Umso schöner ist es, dass auch ein Exemplar im Stadtpark wächst. Im April 2020 wurde eine Elsbeere an der Hundewiese gepflanzt, als Ersatz für einen Baum, den der ›Orkan „Sabine“ im Februar 2020 so schwer beschädigt hatte, dass er gefällt werden musste. Der Hochstamm wurde direkt an die Weißdornhecke zur Dalkepromenade gesetzt, gegenüber der kleinen Stelle, an der der Fluss renaturiert wurde.
Das Konzept für Neuanpflanzungen sieht vor, eine größere Artenvielfalt zu erzielen, um das Risiko von Klimaschäden zu minimieren. Wenn eine Baumart – wie in den letzten Jahren die Buche – besonders mit den heißen und trockenen Sommern zu kämpfen hat, soll nicht das Gesamtbild des Parks darunter leiden. Allerdings wollen die Stadtgärtnerinnen und -gärtner mit Rücksicht auf die Tierwelt eher heimische Baumarten als solche aus anderen Kontinenten pflanzen. Die Elsbeere als in Mitteleuropa heimische, aber seltene Pflanze ist also eine ideale Kandidatin.
Wie pflanze ich eine Elsbeere im eigenen Garten?
Die Elsbeere braucht nicht viel, nur viel Platz: Sie entwickelt eine breit ausladende Krone. Vor allem aber benötigt sie Licht, steht sie im Schatten, kümmert sie vor sich hin. Mit einer Elsbeere holen Sie sich für die nächsten 200 bis 300 Jahre einen genügsamen, zugleich stattlichen und sehr dekorativen Baum in den Garten, der sowohl sommertags in voller Blüte als auch in seinem leuchtenden Herbstlaub ein Hingucker ist.
Was die „volle Blüte“ betrifft, brauchen Sie aber mitunter etwas Geduld. Die ersten 20 bis 25 Jahre bleibt der Baum blütenlos, und danach mit ein bisschen Pech auch.

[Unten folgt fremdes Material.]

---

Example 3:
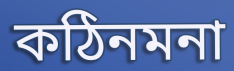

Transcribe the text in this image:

কঠিনমনা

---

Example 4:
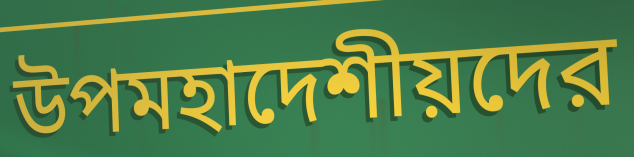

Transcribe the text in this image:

উপমহাদেশীয়দের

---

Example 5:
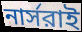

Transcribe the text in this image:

নার্সরাই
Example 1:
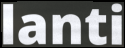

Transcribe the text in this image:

lanti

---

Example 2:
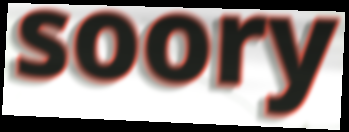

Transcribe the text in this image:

soory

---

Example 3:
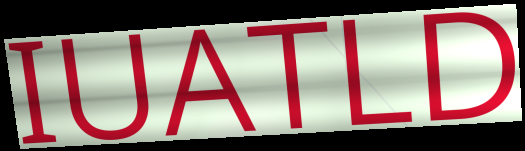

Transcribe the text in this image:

IUATLD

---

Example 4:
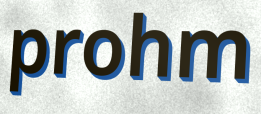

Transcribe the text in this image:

prohm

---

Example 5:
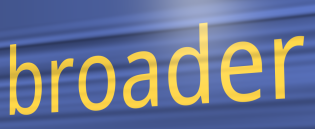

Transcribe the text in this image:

broader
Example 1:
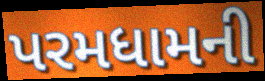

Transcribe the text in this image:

પરમધામની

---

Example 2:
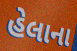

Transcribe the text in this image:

હેલાના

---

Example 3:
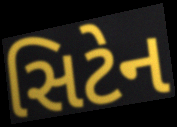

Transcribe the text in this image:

સિટેન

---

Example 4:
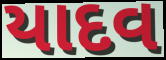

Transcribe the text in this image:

યાદવ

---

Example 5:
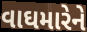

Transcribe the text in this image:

વાઘમારેને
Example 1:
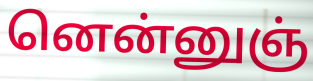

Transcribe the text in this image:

னென்னுஞ்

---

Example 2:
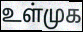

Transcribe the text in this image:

உள்முக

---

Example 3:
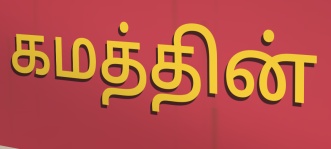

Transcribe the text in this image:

கமத்தின்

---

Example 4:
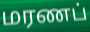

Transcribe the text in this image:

மரணப்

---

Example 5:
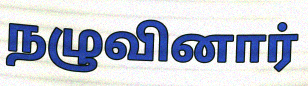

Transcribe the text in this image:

நழுவினார்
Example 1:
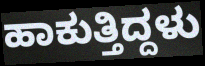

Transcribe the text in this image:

ಹಾಕುತ್ತಿದ್ದಳು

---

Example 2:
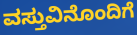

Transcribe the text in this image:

ವಸ್ತುವಿನೊಂದಿಗೆ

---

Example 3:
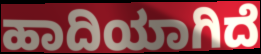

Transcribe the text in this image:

ಹಾದಿಯಾಗಿದೆ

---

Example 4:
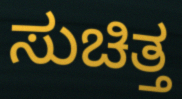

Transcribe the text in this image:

ಸುಚಿತ್ತ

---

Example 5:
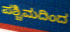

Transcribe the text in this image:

ಪಶ್ಚಿಮದಿಂದ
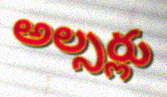
అల్సర్లు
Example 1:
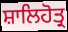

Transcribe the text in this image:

ਸ਼ਾਲਿਹੋਤ੍ਰ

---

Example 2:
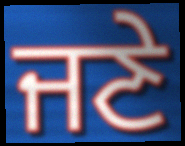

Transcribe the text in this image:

ਜਣੇ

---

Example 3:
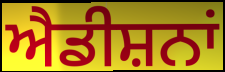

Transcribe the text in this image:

ਐਡੀਸ਼ਨਾਂ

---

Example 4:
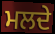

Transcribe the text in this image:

ਮਲਦੇ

Die Wildobstpflanze bestäubt sich nicht selbst, und wie oben erwähnt, stehen Elsbeeren oft allein auf weiter Flur. Insekten müssen für die Bestäubung erst noch ein weiteres Exemplar in Flugreichweite aufspüren. Die Erfolgsquote bei der Fremdbestäubung ist zudem nicht besonders hoch, bis zu 80 Prozent der Samen sterben ab. Umso wichtiger, dass mehr Elsbeeren in Gütersloher Gärten gepflanzt werden!
Wer hätt’s gedacht?
Drei bemerkenswerte Fakten zur Elsbeere:
- Erstens: Mit einer Wuchshöhe von bis zu 30 Meter ist sie das größte Rosengewächs der Welt – tatsächlich gehört sie zur Ordnung der Rosenartigen und ist mit den namensgebenden Rosen verwandt.

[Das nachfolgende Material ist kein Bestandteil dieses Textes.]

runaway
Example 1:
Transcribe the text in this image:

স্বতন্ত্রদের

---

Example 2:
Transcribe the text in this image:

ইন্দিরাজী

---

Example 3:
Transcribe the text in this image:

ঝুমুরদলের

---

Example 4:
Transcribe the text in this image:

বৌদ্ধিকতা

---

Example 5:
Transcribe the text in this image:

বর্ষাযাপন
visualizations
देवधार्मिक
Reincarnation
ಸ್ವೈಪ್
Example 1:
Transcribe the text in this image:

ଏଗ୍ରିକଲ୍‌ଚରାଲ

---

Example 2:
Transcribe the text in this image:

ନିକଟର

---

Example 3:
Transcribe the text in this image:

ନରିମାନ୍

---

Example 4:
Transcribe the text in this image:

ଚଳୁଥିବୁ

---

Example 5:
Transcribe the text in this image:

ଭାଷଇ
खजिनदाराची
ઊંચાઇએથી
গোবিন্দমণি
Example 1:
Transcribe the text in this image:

- Zweitens: Auf der Weltausstellung in Paris im Jahr 1900 wurde das Holz der Elsbeere zum schönsten Holz der Welt gekürt. Deshalb – und wegen ihrer Seltenheit – liefert die Elsbeere bis heute das mit Abstand teuerste Holz aus deutschen Wäldern.
- Und drittens: Elsbeerbrand gehört zu den kostbarsten Obstbränden. Die Obstbauern rechnen nur alle sieben Jahre mit einer zufriedenstellenden Elsbeeren-Ernte. Zudem braucht es 100 Liter Maische, um drei Liter fertigen Brand herzustellen. Wegen dieser in doppelter Hinsicht geringen Ausbeute ist das Produkt eine gefragte Rarität, die mit Literpreisen zwischen 50 und 800 Euro in den Handel kommt.